Posted by: Simon C | October 12, 2005 at 09:35
Binge-drinking? - if only!!
We are off to Spain next week for 2 weeks (I know, I know, but back in February it seemed like a good time to go away, & a friend has promised to text me the leadership vote results) & I hope our children might allow a little binge sleeping.
Posted by: Simon C | October 12, 2005 at 09:37
"We will never have complete autonomy - we have social conventions, laws, manners, politeness - all of which restrict us in one way or another, but none of which necessarily make us slaves. We need some social framework to prevent us from the tyranny of anarchy."
Agreed Simon but the state does dictate or enforce social conventions and politeness. They are the product of volunatry association of free individuals. Civil society develops from the bottom up - individuals, families, local communities and nations - rather than top down. The idea that individualism is atomism is complete nonsense and spread by aithoritarians who want to control our lives - David Willetts is a prime example.
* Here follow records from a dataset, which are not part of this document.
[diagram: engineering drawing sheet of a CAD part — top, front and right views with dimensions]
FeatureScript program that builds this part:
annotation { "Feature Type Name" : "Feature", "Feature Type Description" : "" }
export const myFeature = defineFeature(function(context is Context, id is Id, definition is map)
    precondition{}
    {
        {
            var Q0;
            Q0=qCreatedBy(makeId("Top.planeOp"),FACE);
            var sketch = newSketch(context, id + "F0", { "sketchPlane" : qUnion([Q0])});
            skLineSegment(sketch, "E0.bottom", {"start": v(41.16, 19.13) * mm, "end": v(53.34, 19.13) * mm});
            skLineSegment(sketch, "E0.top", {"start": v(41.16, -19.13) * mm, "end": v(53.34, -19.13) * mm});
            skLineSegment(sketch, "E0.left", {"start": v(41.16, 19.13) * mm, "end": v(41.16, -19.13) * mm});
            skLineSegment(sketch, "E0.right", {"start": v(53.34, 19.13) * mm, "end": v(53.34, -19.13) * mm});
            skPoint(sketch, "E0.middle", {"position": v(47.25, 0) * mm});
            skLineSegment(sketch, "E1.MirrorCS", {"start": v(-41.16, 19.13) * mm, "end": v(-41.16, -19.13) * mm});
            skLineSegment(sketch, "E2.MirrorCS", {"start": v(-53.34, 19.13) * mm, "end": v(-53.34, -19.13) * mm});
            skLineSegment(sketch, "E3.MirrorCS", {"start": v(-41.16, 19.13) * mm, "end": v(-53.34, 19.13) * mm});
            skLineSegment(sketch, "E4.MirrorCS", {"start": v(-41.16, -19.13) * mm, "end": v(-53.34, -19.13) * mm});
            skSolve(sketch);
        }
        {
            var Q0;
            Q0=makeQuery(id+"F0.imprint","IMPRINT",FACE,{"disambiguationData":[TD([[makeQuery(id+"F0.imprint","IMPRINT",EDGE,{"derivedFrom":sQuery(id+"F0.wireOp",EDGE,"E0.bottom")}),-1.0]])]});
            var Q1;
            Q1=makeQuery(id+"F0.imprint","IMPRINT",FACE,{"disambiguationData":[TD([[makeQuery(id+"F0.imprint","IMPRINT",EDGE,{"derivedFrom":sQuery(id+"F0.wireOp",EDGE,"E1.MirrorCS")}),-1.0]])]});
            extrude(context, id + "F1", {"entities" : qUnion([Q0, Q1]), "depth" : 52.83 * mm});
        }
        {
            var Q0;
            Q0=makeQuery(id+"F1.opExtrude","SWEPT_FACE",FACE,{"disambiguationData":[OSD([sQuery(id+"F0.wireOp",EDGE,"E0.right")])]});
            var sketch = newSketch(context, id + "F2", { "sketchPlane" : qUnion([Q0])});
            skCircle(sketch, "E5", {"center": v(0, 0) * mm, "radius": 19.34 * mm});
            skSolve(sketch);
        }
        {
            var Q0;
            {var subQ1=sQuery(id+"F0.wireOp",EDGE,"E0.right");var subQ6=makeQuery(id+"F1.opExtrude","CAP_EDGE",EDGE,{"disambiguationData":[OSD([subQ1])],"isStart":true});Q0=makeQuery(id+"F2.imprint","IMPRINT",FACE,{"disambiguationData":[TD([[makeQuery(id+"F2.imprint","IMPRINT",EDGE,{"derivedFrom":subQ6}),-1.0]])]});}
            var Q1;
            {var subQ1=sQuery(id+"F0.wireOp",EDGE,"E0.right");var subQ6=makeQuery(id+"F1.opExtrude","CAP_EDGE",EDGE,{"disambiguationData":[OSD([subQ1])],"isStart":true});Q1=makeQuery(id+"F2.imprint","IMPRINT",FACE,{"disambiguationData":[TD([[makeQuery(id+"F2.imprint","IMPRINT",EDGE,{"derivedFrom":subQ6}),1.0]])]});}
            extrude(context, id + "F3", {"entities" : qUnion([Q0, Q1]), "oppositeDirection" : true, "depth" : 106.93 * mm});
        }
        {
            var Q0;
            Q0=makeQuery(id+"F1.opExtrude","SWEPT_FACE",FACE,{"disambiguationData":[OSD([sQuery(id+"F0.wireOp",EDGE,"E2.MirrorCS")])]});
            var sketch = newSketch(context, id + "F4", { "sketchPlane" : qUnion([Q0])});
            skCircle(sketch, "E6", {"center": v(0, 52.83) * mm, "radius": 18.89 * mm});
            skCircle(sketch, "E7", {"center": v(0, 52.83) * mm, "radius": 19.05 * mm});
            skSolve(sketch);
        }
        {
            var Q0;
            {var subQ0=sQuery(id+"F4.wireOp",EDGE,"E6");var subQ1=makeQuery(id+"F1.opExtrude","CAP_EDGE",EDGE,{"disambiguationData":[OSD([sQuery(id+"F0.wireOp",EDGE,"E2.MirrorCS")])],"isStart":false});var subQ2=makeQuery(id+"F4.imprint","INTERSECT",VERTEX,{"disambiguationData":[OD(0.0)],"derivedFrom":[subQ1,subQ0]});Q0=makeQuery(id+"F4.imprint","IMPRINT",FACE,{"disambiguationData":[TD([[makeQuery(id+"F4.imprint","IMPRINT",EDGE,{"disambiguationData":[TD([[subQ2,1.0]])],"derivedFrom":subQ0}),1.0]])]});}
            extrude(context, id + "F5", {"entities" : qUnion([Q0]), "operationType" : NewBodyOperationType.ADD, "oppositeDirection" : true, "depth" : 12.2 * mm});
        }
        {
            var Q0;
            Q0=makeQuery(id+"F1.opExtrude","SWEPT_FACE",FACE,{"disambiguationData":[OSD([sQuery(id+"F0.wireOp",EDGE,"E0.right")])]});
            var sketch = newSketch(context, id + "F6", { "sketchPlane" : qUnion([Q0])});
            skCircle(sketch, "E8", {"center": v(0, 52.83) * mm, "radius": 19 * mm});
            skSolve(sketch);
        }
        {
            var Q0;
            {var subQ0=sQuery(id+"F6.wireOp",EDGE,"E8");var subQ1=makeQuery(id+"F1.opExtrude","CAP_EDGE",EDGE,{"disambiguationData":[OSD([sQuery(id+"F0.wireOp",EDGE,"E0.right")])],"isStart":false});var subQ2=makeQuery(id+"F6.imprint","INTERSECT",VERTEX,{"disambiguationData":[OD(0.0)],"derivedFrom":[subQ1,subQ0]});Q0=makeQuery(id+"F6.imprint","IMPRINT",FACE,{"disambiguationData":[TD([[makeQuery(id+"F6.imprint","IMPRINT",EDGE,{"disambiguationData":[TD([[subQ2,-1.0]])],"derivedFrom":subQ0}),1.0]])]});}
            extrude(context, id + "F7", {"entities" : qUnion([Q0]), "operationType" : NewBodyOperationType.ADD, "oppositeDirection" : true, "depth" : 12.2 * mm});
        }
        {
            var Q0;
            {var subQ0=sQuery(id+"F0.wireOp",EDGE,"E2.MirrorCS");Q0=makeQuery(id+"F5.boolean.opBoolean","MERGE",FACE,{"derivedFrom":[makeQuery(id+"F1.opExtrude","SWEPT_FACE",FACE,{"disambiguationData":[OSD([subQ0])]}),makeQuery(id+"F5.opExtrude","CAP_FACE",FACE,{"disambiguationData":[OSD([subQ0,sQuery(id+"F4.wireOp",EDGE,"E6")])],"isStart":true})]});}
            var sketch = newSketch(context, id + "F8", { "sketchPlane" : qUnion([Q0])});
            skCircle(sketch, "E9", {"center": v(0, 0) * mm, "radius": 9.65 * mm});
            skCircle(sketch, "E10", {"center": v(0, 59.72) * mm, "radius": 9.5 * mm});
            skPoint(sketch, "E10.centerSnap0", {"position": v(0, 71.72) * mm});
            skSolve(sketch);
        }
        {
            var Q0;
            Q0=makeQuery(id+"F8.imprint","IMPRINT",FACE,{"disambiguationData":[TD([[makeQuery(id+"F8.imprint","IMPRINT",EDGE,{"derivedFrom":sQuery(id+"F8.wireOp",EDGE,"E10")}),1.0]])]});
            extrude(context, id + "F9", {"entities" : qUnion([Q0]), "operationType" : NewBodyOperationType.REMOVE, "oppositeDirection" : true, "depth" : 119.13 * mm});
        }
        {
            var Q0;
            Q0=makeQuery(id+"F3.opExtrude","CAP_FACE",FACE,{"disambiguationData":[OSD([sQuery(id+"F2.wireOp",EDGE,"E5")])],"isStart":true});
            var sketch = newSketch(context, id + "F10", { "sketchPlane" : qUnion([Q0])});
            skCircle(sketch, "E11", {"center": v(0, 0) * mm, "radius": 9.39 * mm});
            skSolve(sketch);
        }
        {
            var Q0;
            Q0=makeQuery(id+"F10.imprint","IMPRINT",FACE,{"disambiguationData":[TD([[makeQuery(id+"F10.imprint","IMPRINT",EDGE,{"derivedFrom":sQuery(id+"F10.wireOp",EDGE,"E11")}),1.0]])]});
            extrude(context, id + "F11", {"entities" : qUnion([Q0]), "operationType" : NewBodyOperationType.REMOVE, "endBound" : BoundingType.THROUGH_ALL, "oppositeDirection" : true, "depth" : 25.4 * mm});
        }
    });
Have a good holiday in Spain.
Posted by: Selsdon Man | October 13, 2005 at 14:14
Suicide is an option for those who are capable of carrying out the act, but those who are rendered incapable due to their physical condition do not have that option. Instead they are at present forced to rely on friends or relatives taking them to Switzerland, where doctors are permitted to assist those who wish to die. Why should those people not be able to access that service themselves in this country? The freedom to die should not be denied to the most vulnerable people.
Posted by: Derek | October 16, 2005 at 16:43
"The freedom to die should not be denied to the most vulnerable people "
It wasn't denied my relative; never even had to ask. The benevolent and munificent German State took care of it all and her mother had nothing more to do than accept the urn of ashes and believe they had once been her daughter.
http://tinyurl.com/dno8t
Apparently the Bishop of Munster that Rome is currently beatifying August Clement Graf von Galen blew the whistle on this and they had to find other ways.
Posted by: Rick | October 19, 2005 at 14:01
http://www.touchstonemag.com/archives/print.php?id=14-10-030-f
M. Burleigh, Death and Deliverance: "Euthanasia" in Germany 1900-45
http://wings.buffalo.edu/faculty/research/bioethics/brf-rot2.html
The Burleigh book is essential reading
Posted by: Rick | October 19, 2005 at 14:04
"The freedom to die should not be denied to the most vulnerable people "
Those words must be a quotation from Dr Brandt............it cannot be but a translation of some Nazi slogan.